Não quero fazer nada sem o consentimento de todos. Leo já me cedeu autorização,
leu a estória e ficou feliz. Introduziu algumas palavras, onde faltava alguma
opinião mais pessoal...
-
Não sei o que lhe dizer Dona Lúcia – Valkíria se animava no sofá – Nunca
esperei virar enredo e personagem de um romance. Da minha parte quero ler este
livro depois de impresso e autografado. Acho que não devo temer a forma que fui
retratada pela senhora... Tem a minha autorização.
-
Quanto a mim – disse Valentim – Gostaria de dar a minha opinião sobre mim
mesmo. Se a senhora não se importar, é claro!
-
Não me importo, lógico que não me importo. Eu sempre me intrometi muito na vida
de todos, ouvindo pelas paredes para esparramar fofocas. Quero que esta estória
represente o quanto vocês são bons e humanos. Quero falar sobre o amor, sobre a
tristeza, o perdão e a felicidade...
-
Se puder levar para ler. Lhe mando ainda nesta semana minhas observações sobre
eu mesmo... O que é bem estranho...
-
Júnior me mandará uma parte também. Eu só posso agradecer de todas as formas.

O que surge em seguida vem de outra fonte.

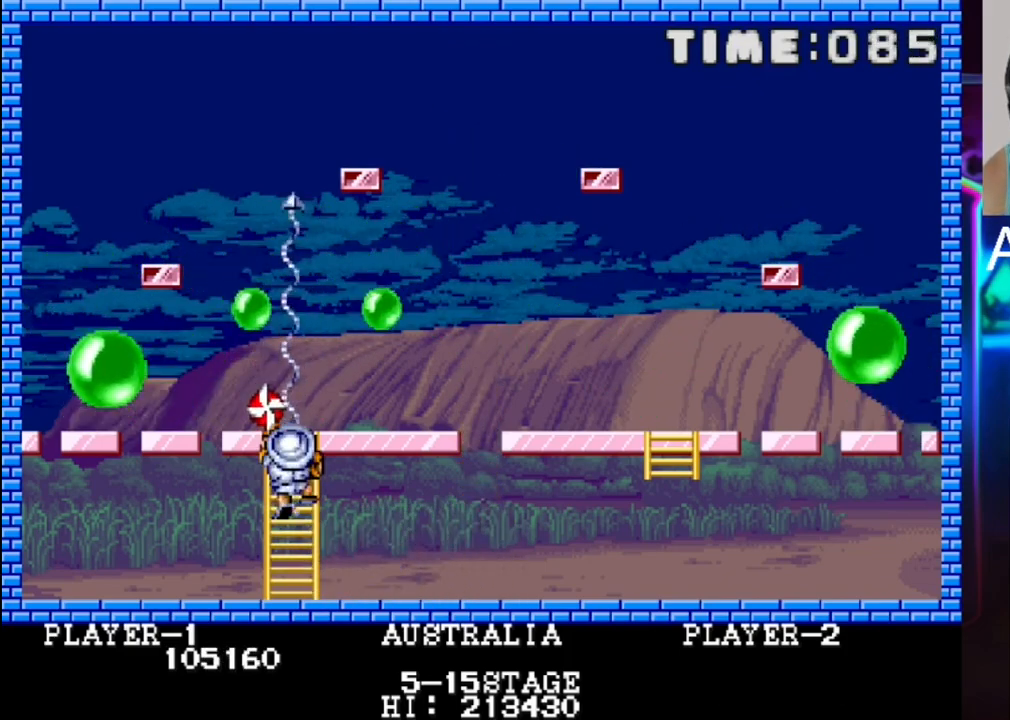
{"buttons": ["X", "DPAD_DOWN"], "events": [[133, "DPAD_DOWN", "up"], [133, "X", "down"], [200, "X", "up"], [333, "X", "down"], [417, "X", "up"], [483, "DPAD_DOWN", "down"], [483, "X", "down"]]}
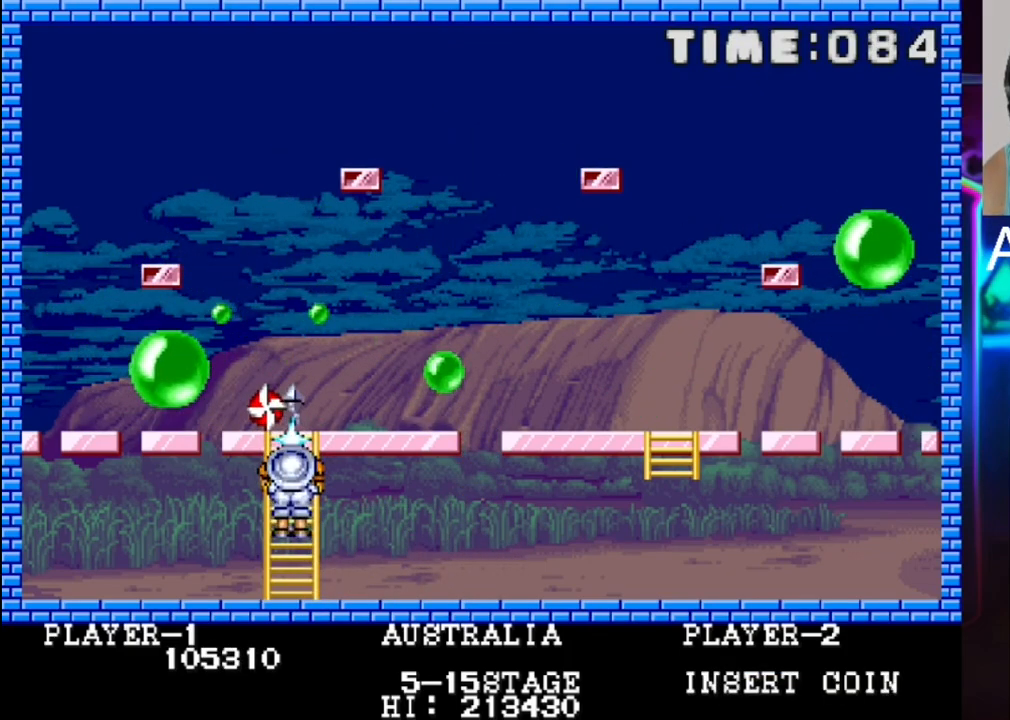
{"buttons": ["X"], "events": [[50, "DPAD_DOWN", "up"], [117, "X", "up"], [183, "X", "down"], [383, "X", "up"], [450, "X", "down"]]}
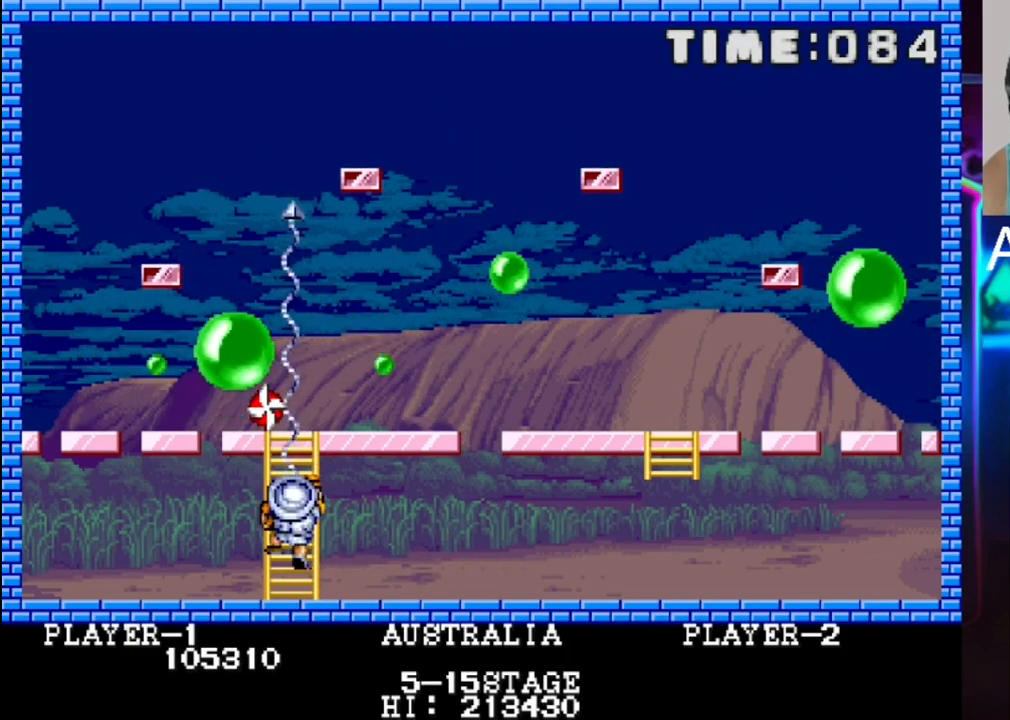
{"buttons": ["X"], "events": [[83, "X", "up"], [217, "DPAD_UP", "down"], [217, "X", "down"], [283, "DPAD_UP", "up"], [367, "X", "up"], [433, "X", "down"]]}
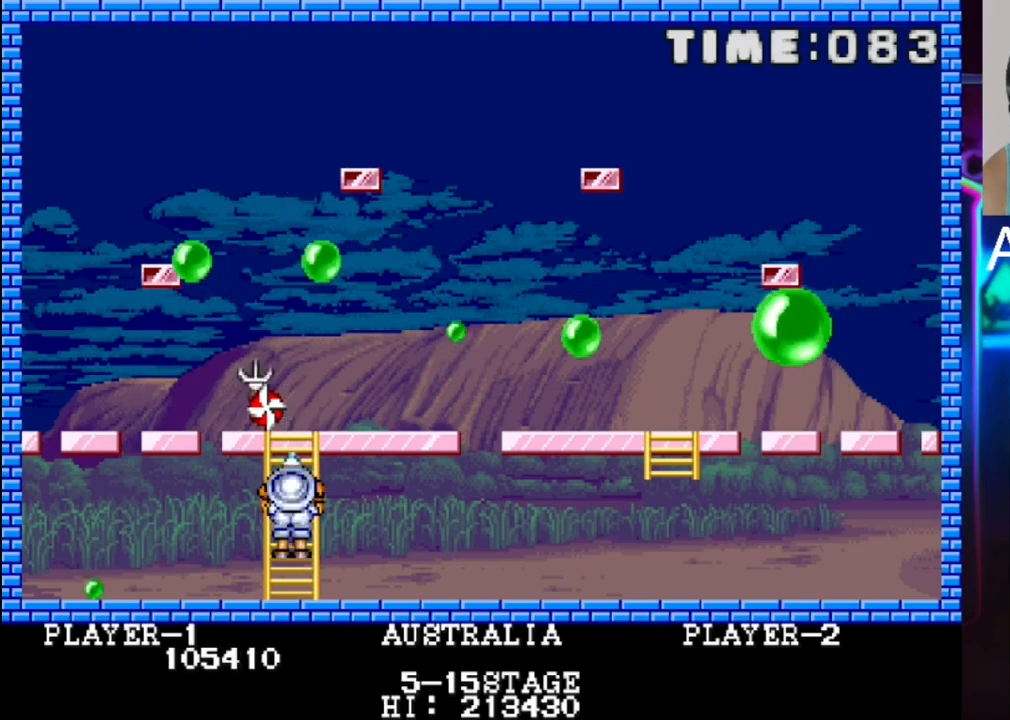
{"buttons": ["DPAD_UP"], "events": [[67, "X", "up"], [150, "DPAD_UP", "down"]]}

Eu amo muito todos vocês. Eu amo muito vocês – não me contive e acabei me
emocionando, todos eles sempre mexeram muito comigo.
-
Nós também lhe amamos Dona Lúcia – disse Valkíria me abraçando entre lágrimas.
E
me mandaram. Naquela mesma semana fiz todas as alterações necessárias e passei
a ser a primeira escritora da família. Uma senhora de 60 anos que nunca
desistiu de seus sonhos. Fazer fofoca não é crime. Crime mesmo é não se amar, é
conceber julgamentos errôneos sobre a realidade que não lhe convém. Quem sabe
não comece a escrever meu próximo livro agora? Mas no computador e não nesta
máquina de escrever velha. Também sou velha para isso? Velha é a máquina! Eu
sou o amor.
Mas
não se assuste. A estória não vai acabar desta forma! De longe, esse nem se
parece com o fim. Mas escrever não é fazer fofoca?